African creators face limitations in funding and access to high-quality production tools, with 24.7% citing a lack of support and 22.8% pointing to limited monetisation options. Payment infrastructure is a compounding factor. TikTok’s reliance on processors like Stripe, unavailable in most African countries, further weakens the continent’s bargaining power.
The pattern raises a question that goes beyond any single platform: when African creators generate cultural value that travels globally, who sets the terms of compensation?
Where Global Brands Are Paying Attention
Whatever the platform gaps, international brands have started showing up. Fenty Beauty, Crocs, and Lancôme have recently partnered with African influencers, highlighting international interest in the continent’s emerging talent.

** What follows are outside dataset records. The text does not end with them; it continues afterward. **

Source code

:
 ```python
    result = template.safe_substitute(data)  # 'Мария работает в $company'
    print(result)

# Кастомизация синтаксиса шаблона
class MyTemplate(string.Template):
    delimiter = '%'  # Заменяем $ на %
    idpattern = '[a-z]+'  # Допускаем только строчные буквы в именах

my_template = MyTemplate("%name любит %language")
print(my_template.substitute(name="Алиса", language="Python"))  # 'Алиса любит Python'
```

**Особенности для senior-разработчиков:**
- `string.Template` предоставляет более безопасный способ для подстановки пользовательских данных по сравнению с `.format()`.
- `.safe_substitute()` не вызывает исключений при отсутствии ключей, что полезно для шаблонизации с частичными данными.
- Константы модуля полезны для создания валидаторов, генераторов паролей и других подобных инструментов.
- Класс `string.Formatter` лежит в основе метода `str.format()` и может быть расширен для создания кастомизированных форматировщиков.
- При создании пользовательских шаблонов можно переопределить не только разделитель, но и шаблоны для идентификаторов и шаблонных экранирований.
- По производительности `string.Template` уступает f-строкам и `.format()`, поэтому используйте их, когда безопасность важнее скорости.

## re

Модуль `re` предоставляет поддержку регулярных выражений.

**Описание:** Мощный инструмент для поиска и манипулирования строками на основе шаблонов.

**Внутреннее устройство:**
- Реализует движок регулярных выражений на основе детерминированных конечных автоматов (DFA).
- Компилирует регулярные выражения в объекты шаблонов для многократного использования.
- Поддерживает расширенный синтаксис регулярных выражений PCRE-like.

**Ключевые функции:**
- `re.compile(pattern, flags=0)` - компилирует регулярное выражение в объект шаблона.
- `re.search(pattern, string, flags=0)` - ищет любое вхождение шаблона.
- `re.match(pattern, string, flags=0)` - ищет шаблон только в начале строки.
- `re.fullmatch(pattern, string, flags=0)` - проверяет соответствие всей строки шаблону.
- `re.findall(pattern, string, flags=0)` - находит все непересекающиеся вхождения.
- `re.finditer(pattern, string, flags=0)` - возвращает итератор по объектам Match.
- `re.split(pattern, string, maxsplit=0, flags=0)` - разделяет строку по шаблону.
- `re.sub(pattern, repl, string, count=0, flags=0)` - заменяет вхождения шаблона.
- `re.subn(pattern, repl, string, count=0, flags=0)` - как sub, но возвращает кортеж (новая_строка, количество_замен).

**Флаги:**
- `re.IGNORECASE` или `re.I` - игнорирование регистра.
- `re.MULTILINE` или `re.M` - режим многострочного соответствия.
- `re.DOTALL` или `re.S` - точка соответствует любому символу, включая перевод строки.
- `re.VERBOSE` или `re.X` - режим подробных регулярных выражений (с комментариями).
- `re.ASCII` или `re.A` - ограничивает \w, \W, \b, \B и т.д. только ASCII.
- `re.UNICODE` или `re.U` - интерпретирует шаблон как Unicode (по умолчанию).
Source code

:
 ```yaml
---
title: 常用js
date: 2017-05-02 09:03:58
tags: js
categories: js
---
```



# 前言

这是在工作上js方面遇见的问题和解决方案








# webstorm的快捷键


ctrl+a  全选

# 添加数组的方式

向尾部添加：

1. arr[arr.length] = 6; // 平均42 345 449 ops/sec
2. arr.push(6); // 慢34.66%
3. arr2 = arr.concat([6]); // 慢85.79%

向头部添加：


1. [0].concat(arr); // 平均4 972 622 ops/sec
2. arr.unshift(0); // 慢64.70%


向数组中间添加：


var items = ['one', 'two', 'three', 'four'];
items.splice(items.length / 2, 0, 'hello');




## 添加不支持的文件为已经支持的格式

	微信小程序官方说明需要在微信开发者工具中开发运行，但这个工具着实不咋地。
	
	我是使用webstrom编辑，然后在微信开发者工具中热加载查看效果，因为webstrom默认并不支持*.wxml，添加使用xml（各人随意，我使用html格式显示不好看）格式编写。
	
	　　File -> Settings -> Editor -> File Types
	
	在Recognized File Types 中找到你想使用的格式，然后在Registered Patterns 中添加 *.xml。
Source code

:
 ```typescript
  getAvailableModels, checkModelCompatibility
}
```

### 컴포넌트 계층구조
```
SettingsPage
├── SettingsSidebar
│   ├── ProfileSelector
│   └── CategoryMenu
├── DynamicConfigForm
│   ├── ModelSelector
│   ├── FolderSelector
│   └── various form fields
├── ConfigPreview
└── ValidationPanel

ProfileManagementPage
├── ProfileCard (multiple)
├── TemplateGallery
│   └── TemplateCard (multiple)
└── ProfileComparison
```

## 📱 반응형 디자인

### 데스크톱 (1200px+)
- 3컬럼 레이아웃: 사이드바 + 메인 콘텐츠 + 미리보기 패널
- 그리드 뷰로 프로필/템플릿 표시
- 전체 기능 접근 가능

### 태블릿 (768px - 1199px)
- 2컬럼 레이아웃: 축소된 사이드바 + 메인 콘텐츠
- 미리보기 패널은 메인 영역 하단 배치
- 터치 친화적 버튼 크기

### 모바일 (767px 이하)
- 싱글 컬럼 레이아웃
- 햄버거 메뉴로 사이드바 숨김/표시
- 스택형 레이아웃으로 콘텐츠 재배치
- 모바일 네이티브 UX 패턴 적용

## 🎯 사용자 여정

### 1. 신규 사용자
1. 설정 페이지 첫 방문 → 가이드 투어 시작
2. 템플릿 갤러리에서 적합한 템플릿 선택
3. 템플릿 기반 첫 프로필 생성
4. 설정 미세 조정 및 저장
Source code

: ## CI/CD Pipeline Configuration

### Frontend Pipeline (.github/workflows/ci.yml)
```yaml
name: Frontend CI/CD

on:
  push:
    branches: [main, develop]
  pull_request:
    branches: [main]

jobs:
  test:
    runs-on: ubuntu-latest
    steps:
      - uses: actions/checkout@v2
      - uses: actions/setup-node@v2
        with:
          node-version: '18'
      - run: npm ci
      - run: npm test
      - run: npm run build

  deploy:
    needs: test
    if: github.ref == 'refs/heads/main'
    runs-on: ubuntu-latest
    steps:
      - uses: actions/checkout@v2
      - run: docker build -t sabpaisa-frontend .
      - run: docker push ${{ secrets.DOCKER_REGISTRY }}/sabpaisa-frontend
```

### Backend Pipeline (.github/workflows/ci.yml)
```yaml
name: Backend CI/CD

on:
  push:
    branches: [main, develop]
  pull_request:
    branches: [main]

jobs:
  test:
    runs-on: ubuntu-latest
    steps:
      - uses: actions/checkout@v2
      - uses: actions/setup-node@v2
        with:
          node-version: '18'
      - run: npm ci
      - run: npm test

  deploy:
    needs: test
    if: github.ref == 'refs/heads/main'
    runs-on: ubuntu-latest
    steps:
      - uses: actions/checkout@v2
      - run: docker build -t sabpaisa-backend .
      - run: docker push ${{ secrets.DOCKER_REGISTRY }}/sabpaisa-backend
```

The commercial logic is sound. Globally, nine out of ten consumers trust the creators they follow. Among Gen Z and millennials, creator content influences purchasing decisions more than traditional advertising, and 63% of consumers trust what influencers say about brands more than the brands themselves. African creators, operating in a market where institutional trust in traditional advertising is often low, have built audience relationships grounded in authenticity — precisely what global brands want to buy.
Brands that invest strategically in influencer and creator partnerships see up to 10.7 times better performance in social media marketing outcomes. The economics are pushing brands toward creators generally; African creators represent an underpriced entry point into one of the world’s fastest-growing consumer markets.
The African Development Bank’s CANEX initiative has structured investment around this opportunity, doubling its budget to $2 billion for 2024–2027 and launching a $1 billion Africa Film Fund to build export-ready creative enterprises. In a concrete example of what that looks like, CANEX will debut the first-ever CANEX Pop-Up Store at Galeries Lafayette in Paris in June 2025, showcasing four African fashion brands — We Are NBO from Kenya, Late For Work from Morocco, WUMAN from Nigeria, and Boyedoe from Ghana. Institutional backing meeting creator-economy energy is a rare combination, and it is worth watching.
Building Durable Brands, Not Just Audiences
The distinction between an audience and a brand is where most creator ventures either sharpen or dissolve. Audience size can be borrowed — viral moments inflate follower counts without establishing loyalty. A brand requires consistent positioning, a recognisable voice, and a proposition that survives the next algorithm change.
African creators who position themselves as authorities in their niche, with a distinct voice and style, are the ones attracting the most opportunities. Creators who show up consistently and share their views not only grow their audience but also build trust, the key to landing brand deals and launching their own products.
This points to an underappreciated structural advantage: African creators working across 2,000 languages and 54 countries possess a depth of cultural specificity that global content factories cannot replicate. The creator who explains personal finance in Pidgin English to Lagos millennials, or who documents sustainable fashion in Nairobi, is building something that cannot be outsourced or algorithmically generated. That specificity is the asset.
The shift also demands new skills. Audience management, licensing, intellectual property protection, and cross-border payment systems are not topics taught in most African universities, but they are the competencies that separate creators who build lasting businesses from those who burn out chasing brand deals. Platforms like Selar and the expanding network of African talent management agencies are beginning to fill that gap.